Mexican Reporter Maria Teresa Montaño Abducted, Robbed in Toluca
HAVANA TIMES – Mexican authorities must immediately investigate the abduction and robbery of journalist Maria Teresa Montaño Delgado and take all necessary steps to guarantee her safety, the Committee to Protect Journalists said today.
On the afternoon of August 13, three unidentified men abducted Montaño, a freelance investigative reporter, as she attempted to board a public bus in a suburb of Toluca, the capital of the state of Mexico, according to news reports and the journalist, who spoke to CPJ in a phone interview.

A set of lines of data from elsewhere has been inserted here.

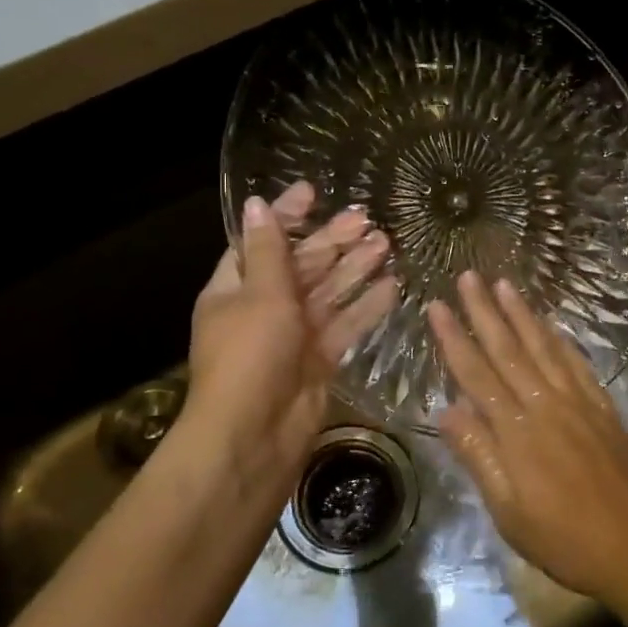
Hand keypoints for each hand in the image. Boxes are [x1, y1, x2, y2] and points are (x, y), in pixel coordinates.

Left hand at [184, 183, 395, 506]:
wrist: (255, 434)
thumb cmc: (249, 355)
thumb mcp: (259, 295)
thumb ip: (269, 251)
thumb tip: (257, 204)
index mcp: (235, 288)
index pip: (261, 241)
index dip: (286, 216)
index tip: (313, 192)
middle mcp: (263, 308)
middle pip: (301, 265)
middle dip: (332, 241)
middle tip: (366, 218)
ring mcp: (293, 335)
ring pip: (328, 293)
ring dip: (354, 269)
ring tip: (386, 243)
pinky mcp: (319, 359)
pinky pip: (344, 325)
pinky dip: (365, 307)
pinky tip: (392, 286)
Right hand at [427, 272, 627, 603]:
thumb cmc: (562, 539)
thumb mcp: (508, 510)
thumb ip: (479, 456)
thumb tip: (447, 410)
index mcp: (517, 431)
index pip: (476, 374)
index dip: (454, 338)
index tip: (437, 306)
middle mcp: (547, 406)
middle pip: (509, 350)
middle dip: (486, 311)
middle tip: (469, 276)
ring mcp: (580, 404)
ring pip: (545, 348)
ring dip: (522, 314)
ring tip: (506, 284)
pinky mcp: (605, 410)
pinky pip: (579, 365)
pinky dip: (561, 340)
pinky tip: (552, 325)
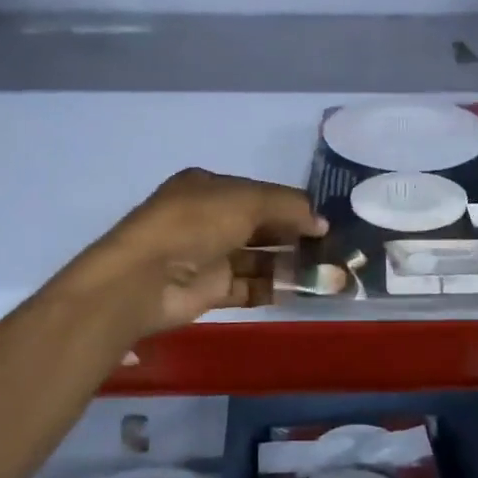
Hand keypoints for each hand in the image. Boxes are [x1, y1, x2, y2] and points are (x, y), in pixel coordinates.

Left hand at [54, 168, 326, 339]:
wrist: (145, 278)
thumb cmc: (196, 223)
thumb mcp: (247, 201)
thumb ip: (288, 206)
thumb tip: (321, 221)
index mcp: (209, 187)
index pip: (259, 193)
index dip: (291, 205)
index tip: (324, 219)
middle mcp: (208, 218)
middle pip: (260, 225)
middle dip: (294, 235)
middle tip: (333, 247)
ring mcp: (208, 255)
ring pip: (257, 258)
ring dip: (289, 263)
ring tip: (327, 271)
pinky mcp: (209, 290)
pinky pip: (249, 286)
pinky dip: (274, 287)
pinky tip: (303, 290)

The men held Montaño at gunpoint, blindfolded her, and brought her to several ATMs where they forced her to withdraw money; they then commandeered her car, drove to her residence, and stole her phone, laptop, voice recorder, tablet, and a box carrying personal documents and notebooks she used for her work, the journalist told CPJ.
The men threatened to kill Montaño if she reported the crime, and then drove her to the outskirts of Toluca, where they left her and stole her car; they detained her for about three hours in total, she said.
“The abduction, robbery, and death threats that Mexican journalist Maria Teresa Montaño was subjected to, in broad daylight, demonstrate the brutal violence that reporters face in the country,” said Jan-Albert Hootsen, CPJ’s Mexico representative. “Authorities in the state of Mexico must immediately provide protection to Montaño and bring the perpetrators of this attack to justice.”
Montaño is a freelance journalist based in Toluca who works as the editor of The Observer, a website that investigates alleged corruption, abuse of power, and wasteful spending in Mexico state, and publishes fact-checks of statements given by state and national politicians. She also covers politics in the state for Proceso, a Mexico City-based weekly magazine.
The Observer has recently reported on alleged irregularities in the finances of Mexico state’s government and a state official shelving an investigation into alleged corruption by state officials. The website has also published fact-checks of speeches given by public officials of many different political parties, including President Andrés Manuel López Obrador and Mexico state Governor Alfredo Del Mazo.
In Proceso, she has covered a wide range of topics, including COVID-19 in Mexico state and an attack by an organized crime group on a local mayor.
Montaño told CPJ that, at the time of her abduction, she was working on a corruption investigation involving state officials. She said the men who abducted her stole notes and files concerning that investigation.
“They took everything that I use to work, all my equipment, documents, files, my cellphone, and my car,” Montaño told CPJ. “One of the men knew that I was a journalist. It wasn’t a question, he said it as a statement: ‘You’re a journalist.’”
Montaño said she did not know how the men knew she was a journalist. She said the kidnappers were talking with other people on their phones during the incident, who may have identified her. She said the men also could have looked through her journalistic work at her house, but added that she did not know if they did so because she was blindfolded.
Montaño told CPJ that state officials have repeatedly responded with hostility to The Observer’s work, including by denying her access to press briefings and by pressuring other officials to limit their contact with her.
She told CPJ that she had not previously received death threats over her work.
Montaño said she reported the incident to the Mexico state prosecutor’s office on the day of the abduction. When CPJ contacted Claudio Barrera, a spokesperson for that office, via messaging app yesterday, he acknowledged receiving CPJ’s questions and said that he would look into it. He had not replied as of today.
An official with the Federal Mechanism for the Protection of Human Rights Defenders and Journalists, which coordinates federally sanctioned protection programs for reporters, told CPJ that the agency had contacted Montaño and would incorporate her into a protection scheme. The official declined to provide details about the nature of possible protective measures that will be assigned to the reporter, citing her safety and privacy. The official asked not to be named, as they are not authorized to comment on the issue.
Mexico is the most dangerous country in the western hemisphere for journalists. According to CPJ research, at least two journalists have been killed in direct relation to their work in the country this year.
CPJ is investigating two other killings to determine the motive, as well the March 10 disappearance of reporter Jorge Molontzín in the state of Sonora.